Месяц спустя после постановки «Саломеи» Оскар Уайльд, к которому охрана Рединга воспылала дружескими чувствами, благодаря чему у него наконец появились книги и ему перестали сбривать волосы на голове, попросил Роберта Росса поблагодарить Стюарта Меррилла и Люнье-По: «Для меня очень важно, что в дни бесчестья и позора меня все еще считают художником. Я бы хотел испытывать по этому поводу более сильные чувства, но я абсолютно мертв для каких бы то ни было ощущений, кроме боли и отчаяния»[530]. При этом он посетовал по поводу ренты, которую должна была выплачивать ему жена по условиям брачного контракта, денежных сумм, доверенных Эрнесту Леверсону, и особенно — намерения Дугласа посвятить ему сборник стихотворений, что могло иметь крайне негативные последствия.

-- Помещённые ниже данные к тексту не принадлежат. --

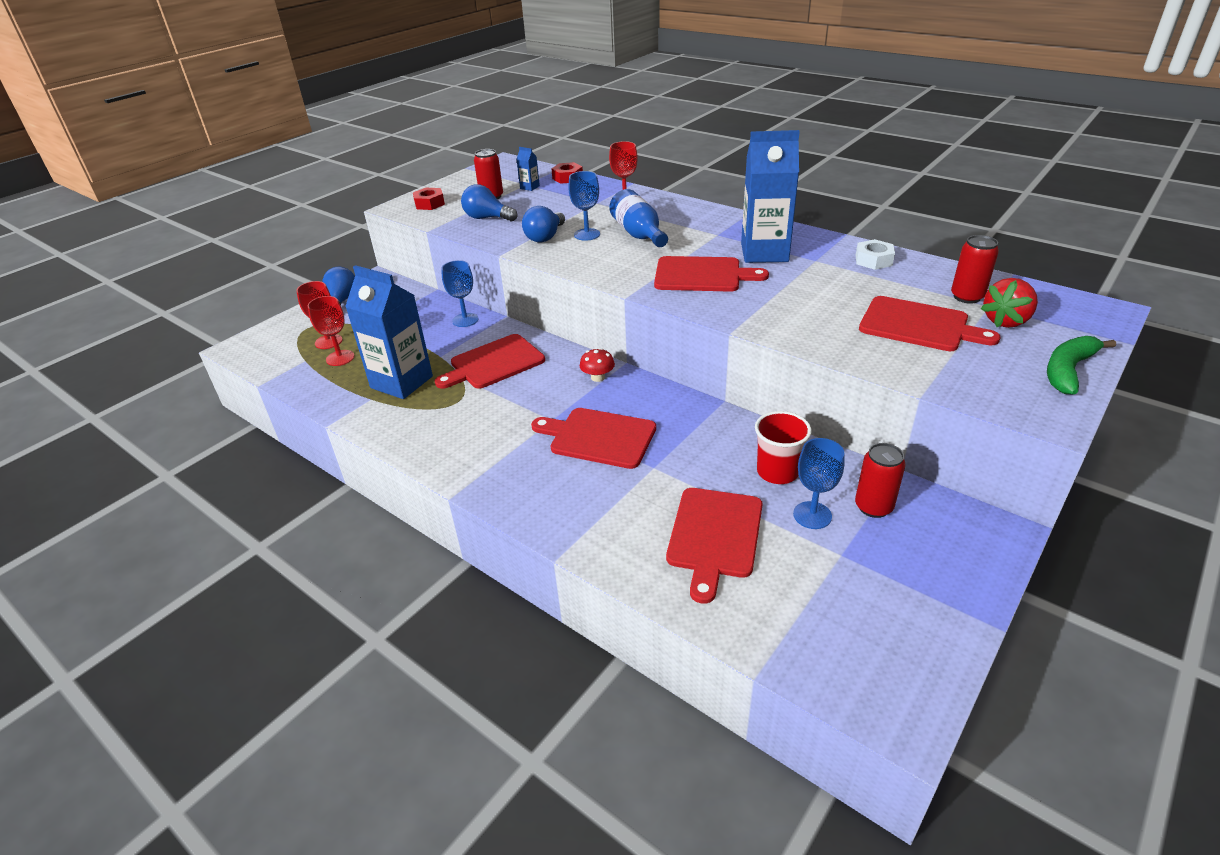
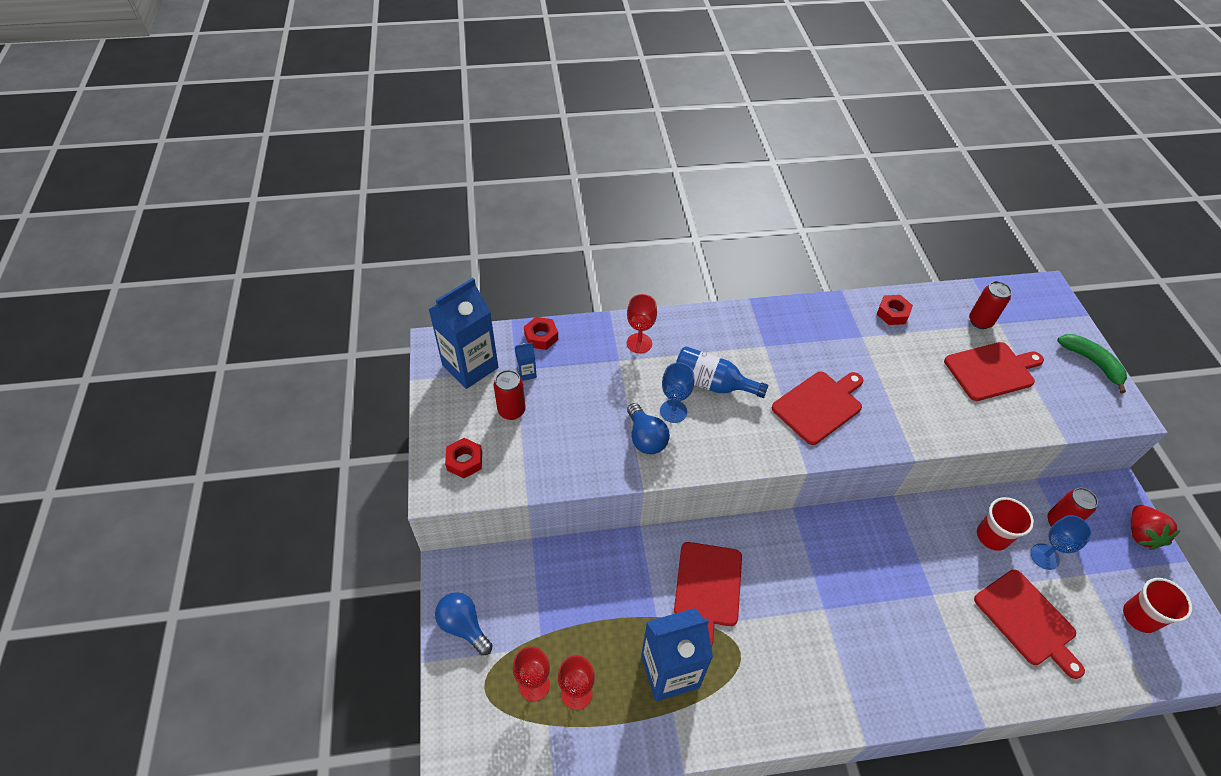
camera: 50 degrees left, 15 degrees up
blue goblet [441,260,479,327] -> none
blue light bulb [461,184,518,221] -> none
red cutting board [531,408,656,469] -> none
red mushroom [579,348,615,382] -> none
blue carton [741,130,800,263] -> blue carton moved to [428,278,498,389]
white nut [856,239,895,270] -> red nut [876,295,913,325]
red strawberry [981,278,1038,328] -> red strawberry moved to [1131,505,1181,550]
green banana [1047,336,1116,395] -> green banana turned 150 degrees clockwise [1057,334,1127,393]
none -> red cup [1123,578,1192,633]

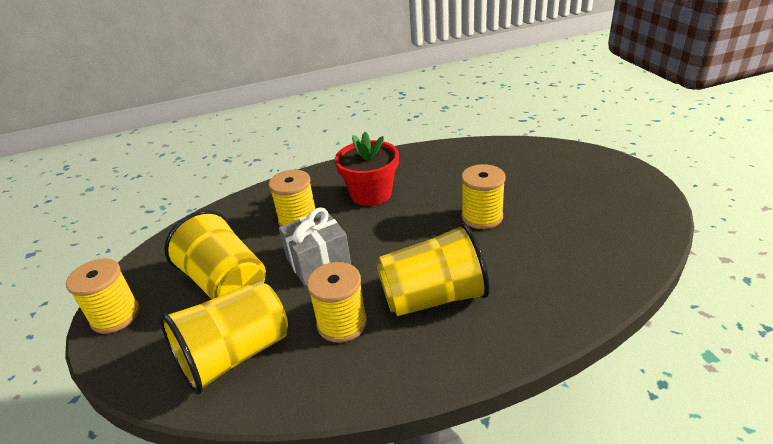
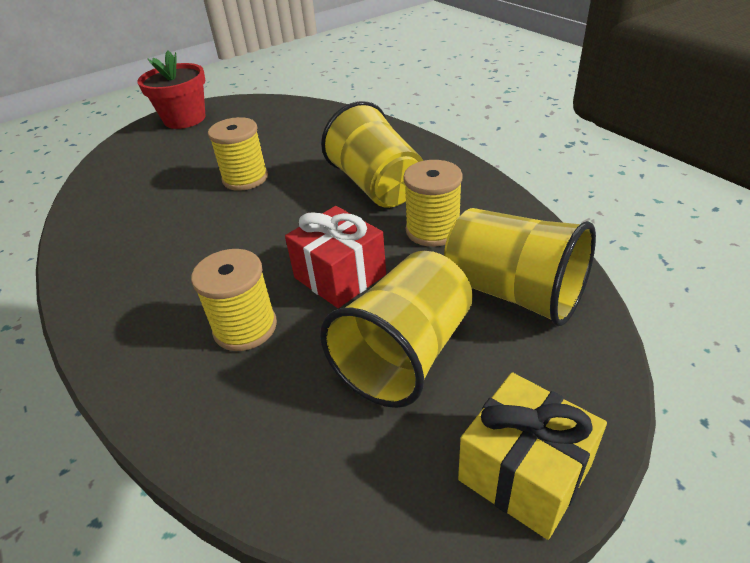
camera: 105 degrees left, 5 degrees up
yellow spool [66,258,140,334] -> yellow gift [458,372,607,540]
grey gift [279,207,351,285] -> red gift [285,206,386,308]
red flower pot [335,132,399,206] -> red flower pot moved to [137,50,206,129]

Его мнение о Бози изменилось; он потребовал, чтобы тот вернул его письма и подарки. Во внезапном приступе ненависти, порожденном долгими страданиями, которые ему довелось перенести, Уайльд зашел чрезвычайно далеко: «Меня ужасает сама мысль о том, что он носит что-либо или просто владеет чем-либо из подаренного мной. Невозможно, конечно, избавиться от мерзких воспоминаний о двух годах, в течение которых я, к моему несчастью, держал его подле себя, и о том, как он вверг меня в пучину страданий и позора, утоляя свою ненависть к отцу и прочие низменные страсти»[531]. Уайльду понадобился год тюремного заключения, чтобы вновь обрести ясность мысли, которая теперь никогда его не оставляла, несмотря даже на то, что он все-таки еще раз поддался соблазну этой любви, горечь которой обратилась в горечь нарушенной жизни.